A mahjong set. A black dress with a deep V paneled with lace. A makeup box emblazoned with a Chinese name: Wong Liu Tsong.

Some of Anna May Wong's personal belongings are on display for the first time ever at the Chinese American Museum in Los Angeles, part of a new exhibition about the woman known as Hollywood's first Chinese American film star.
Unmasking Anna May Wong, which opens Thursday and runs until Jan. 26, 2025, gives a glimpse into the inner life of a screen legend whose magnetic presence and quest for better representation of Asian Americans in the arts and media resonates with audiences today.
"I feel that people are starting to wonder, 'Well, who was the first Asian American to be in this business?" said Katie Gee Salisbury, author of a new biography about Wong. "When you go back far enough, it's Anna May Wong."

Salisbury co-curated the exhibition some 20 years after interning at the Chinese American Museum in college and stumbling upon the story of the L.A.-born Wong. Through talent and grit, she went from working at her father's laundry downtown to gracing the soundstages of Hollywood, where she starred in her first silent film at age 17.
Wong's acting chops caught the attention of superstar Douglas Fairbanks, who in 1924 cast her in The Thief of Bagdhad, catapulting her to international fame.
It came at a cost.
Wong's career-long battle against racist typecasting and sexism is chronicled in Salisbury's Not Your China Doll: The Wild and Shimmering Life of Anna May Wong.
Wong was fed up with playing dragon ladies and being treated as a second-class citizen when she was third-generation Chinese American. In 1931, she took a trip to China to learn the culture and language, an experience she documented on film. Salisbury said she came back changed.
"She decided that she was no longer going to take on any unsympathetic roles," Salisbury said. "And she would only play roles that reflected well on her people."
Michael Truong, the executive director of the museum, said Wong's battles in Hollywood are some of the same waged today by Asian American creatives.
"We should look at her as a trailblazer and to continue on her steps to make sure that we are equally represented in media," Truong said.
The exhibition was inspired by a 12-foot-tall mural of Wong created in 2020 by the artist Rachel O'Donnell for a different show about red envelopes. Rather than paint over the mural when the exhibition ended, staff decided to build a new one dedicated to Wong that rides a surge in interest in her.

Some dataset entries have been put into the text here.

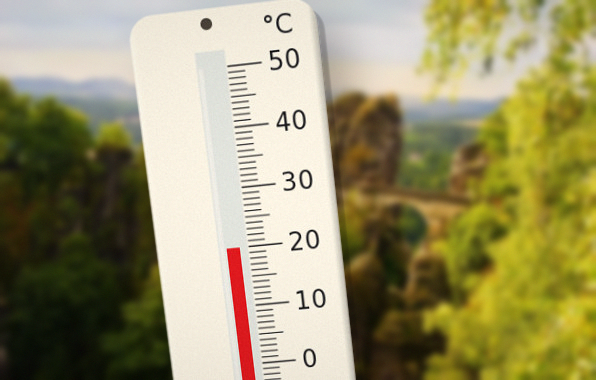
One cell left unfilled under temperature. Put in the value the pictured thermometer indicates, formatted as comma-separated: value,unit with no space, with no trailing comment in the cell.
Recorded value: 20,°C
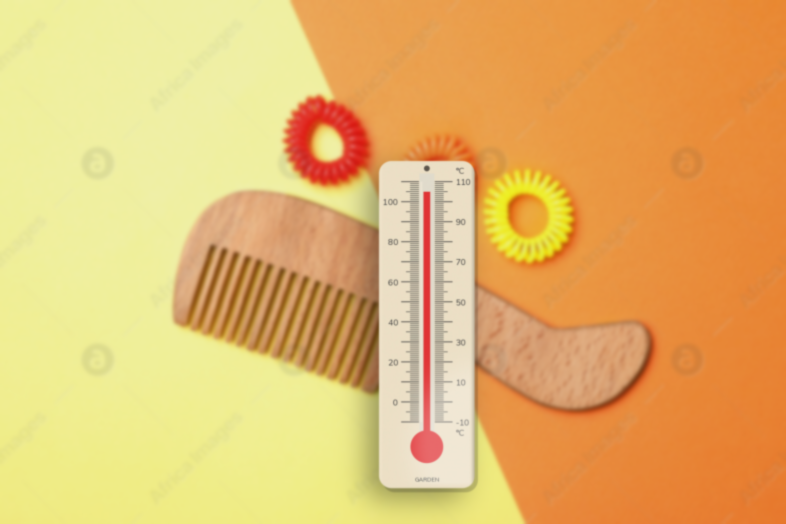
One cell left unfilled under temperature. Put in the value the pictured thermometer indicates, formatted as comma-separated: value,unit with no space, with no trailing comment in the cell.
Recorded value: 105,°C
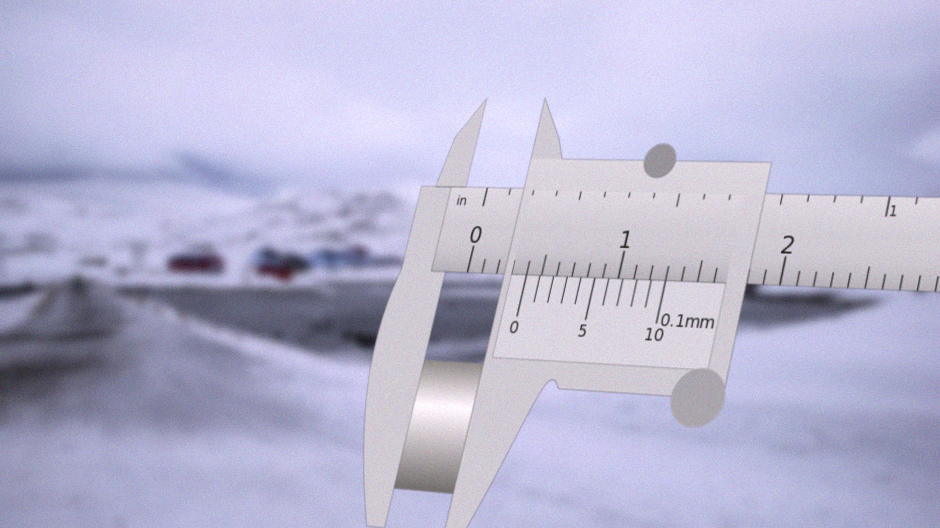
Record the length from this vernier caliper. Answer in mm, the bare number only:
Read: 4.0
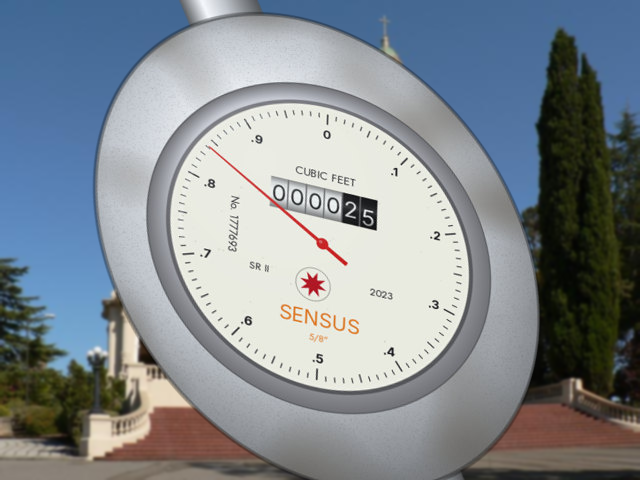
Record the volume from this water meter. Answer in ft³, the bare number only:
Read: 24.84
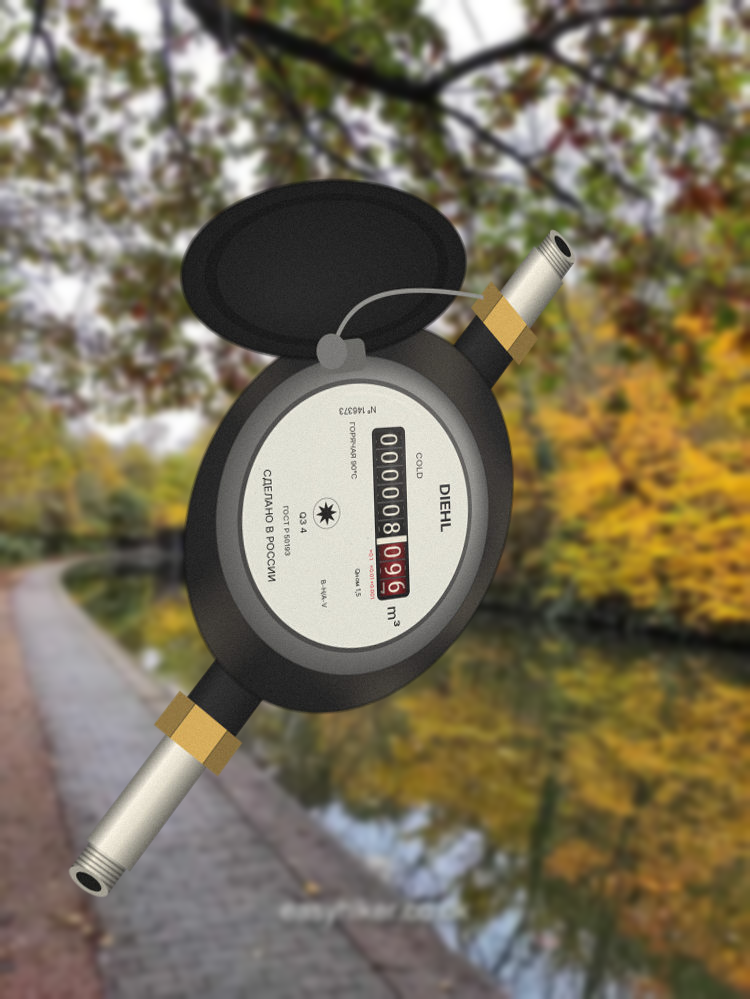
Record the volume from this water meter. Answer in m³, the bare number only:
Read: 8.096
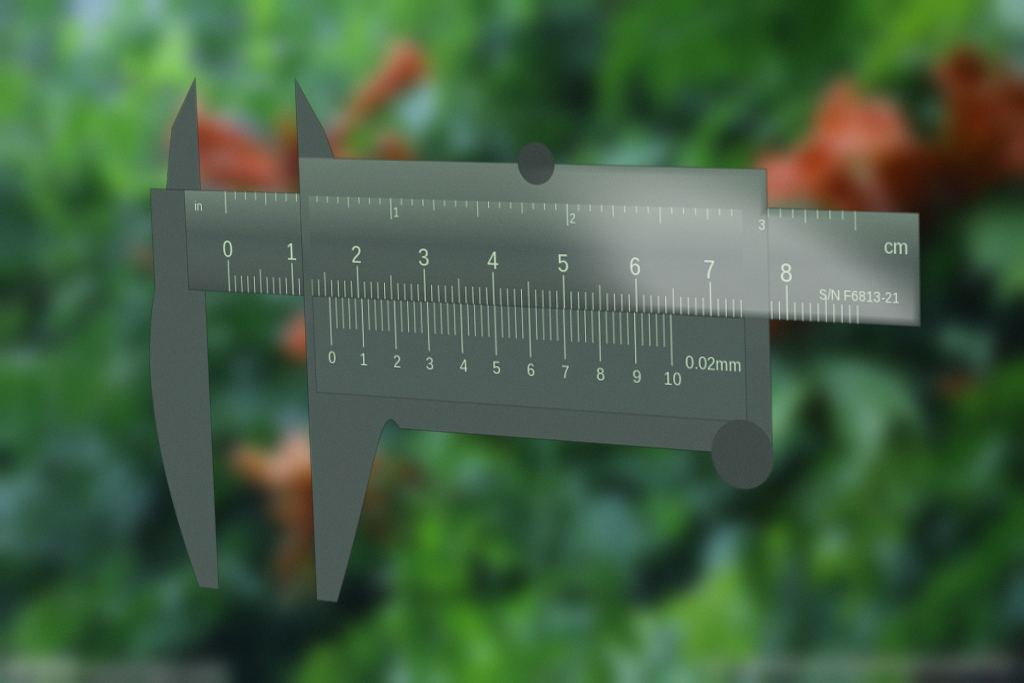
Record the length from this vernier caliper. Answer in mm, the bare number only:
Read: 15.6
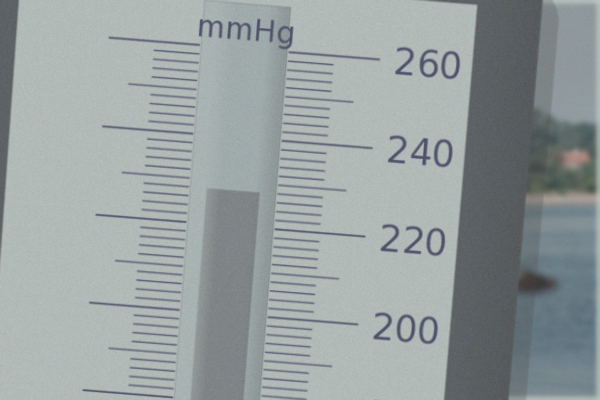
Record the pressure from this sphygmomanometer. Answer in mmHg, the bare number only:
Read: 228
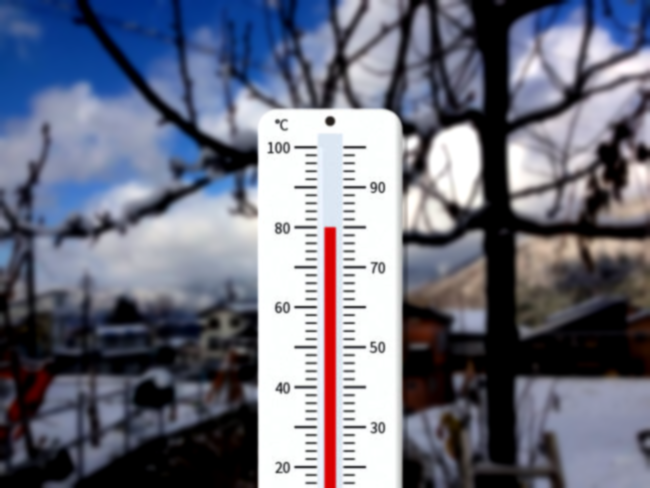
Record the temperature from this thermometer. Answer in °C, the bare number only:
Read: 80
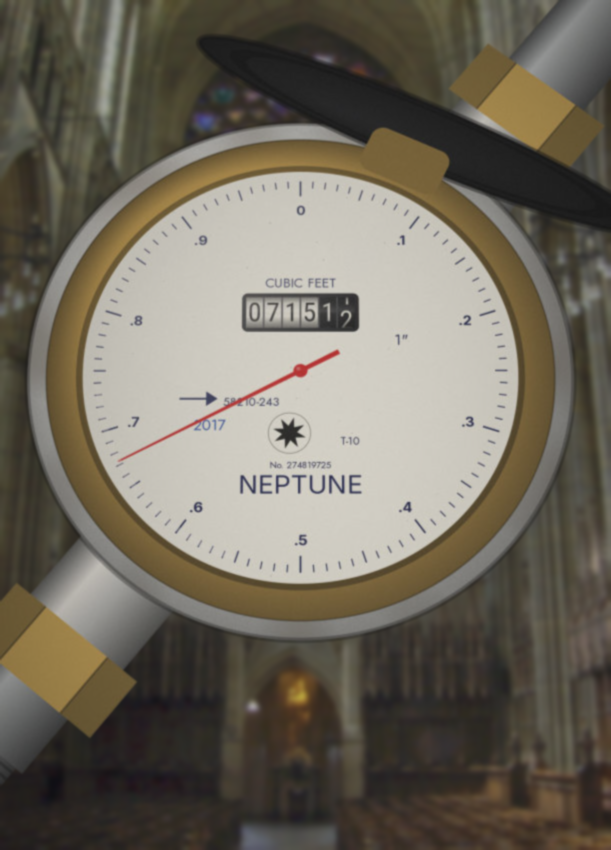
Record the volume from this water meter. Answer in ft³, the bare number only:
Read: 71511.67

Wong is the subject of a second recently-released biography Daughter of the Dragon: Anna May Wong's Rendezvous with American History and an upcoming biopic to star Gemma Chan and to be penned by playwright David Henry Hwang.
She's been portrayed in the 2020 limited Netflix series Hollywood, and was the inspiration for a pivotal character in the film Babylon, which opened in 2022. That same year, Wong became the first Asian American to be featured on U.S. currency with the release of a commemorative quarter featuring her face framed by her signature bangs.
It's just one of multiple firsts that Wong achieved in a life cut short.
After leaving the U.S. to act in films and plays in Europe, Wong returned stateside to make the 1937 crime thriller Daughter of Shanghai, opposite the Korean American actor Philip Ahn. They were the heroes and the villain roles were filled by white actors.
The pair became the first Asian Americans to play a leading romantic couple in the sound era.
"It was kind of visionary that she helped create this script," Salisbury said. "Unlike many of her early films where she often had to die or was killed off, she actually gets a happy ending."

In real life, things were more complicated. Wong found work after her ingenue years were over — in 1951, she became the first Asian American to lead a television show with “The Gallery of Madame Liu-Tsong" — but roles became scarcer as she got older.
Wong struggled with alcoholism and developed cirrhosis of the liver. In 1961, she died of a heart attack at her home in Santa Monica, just a couple weeks before she had been scheduled to begin rehearsals for the Rodgers and Hammerstein hit musical Flower Drum Song.
"She was only 56," Salisbury said. "But if you consider all the things she did in her short life, it's worth several lifetimes."